Not every image supports non-root or read-only roots on day one—nginx and distroless examples differ. Treat these fields as goals: fix the image or mount a writable emptyDir for temp paths instead of disabling security “because local.”

Configuration: ConfigMap, not baked into the image

apiVersion: v1
kind: ConfigMap
metadata:
  name: web-config
  namespace: learn-dev
data:
  APP_MODE: "lab"

Mount as env vars or files in the Pod template. Changing config becomes a reviewed YAML change, not a rebuild of a golden image for every toggle.

Secrets: never commit real ones

  • Local lab: kubectl create secret generic demo --from-literal=token=test is enough to learn wiring.
  • Real clusters: use sealed secrets, external secrets operators, or cloud KMS—see GitOps principles.
  • Add *.secret.yaml patterns to .gitignore if you must keep local samples.
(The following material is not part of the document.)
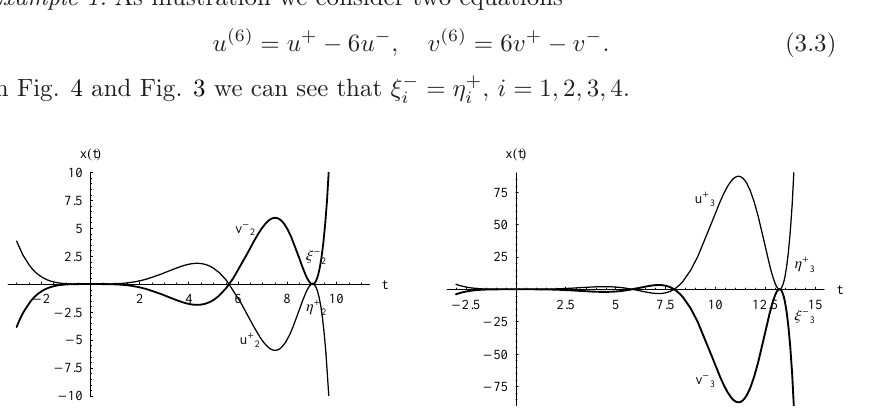
Figure 3. The extremal functions u +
Workflow habits that scale

  • Prefer kubectl apply -f over kubectl edit for anything you care about—edit drifts from Git.
  • One concern per manifest file or one kustomization base; avoid thousand-line blobs.
  • Pin images to tags or digests (nginx:1.25-alpine, not latest).
  • Probes: add readinessProbe and livenessProbe before you call a Deployment “production ready”—see probes in depth (Part 5 shows debugging when they fail).
  • Policy later: admission controllers (OPA Gatekeeper, Kyverno) encode what you already practice manually.

Lab challenge

Refactor your Part 3 web Deployment into namespace learn-dev with recommended labels, resource requests/limits, and a ConfigMap env var. Apply from a folder in Git. Delete the namespace to wipe the experiment: kubectl delete namespace learn-dev.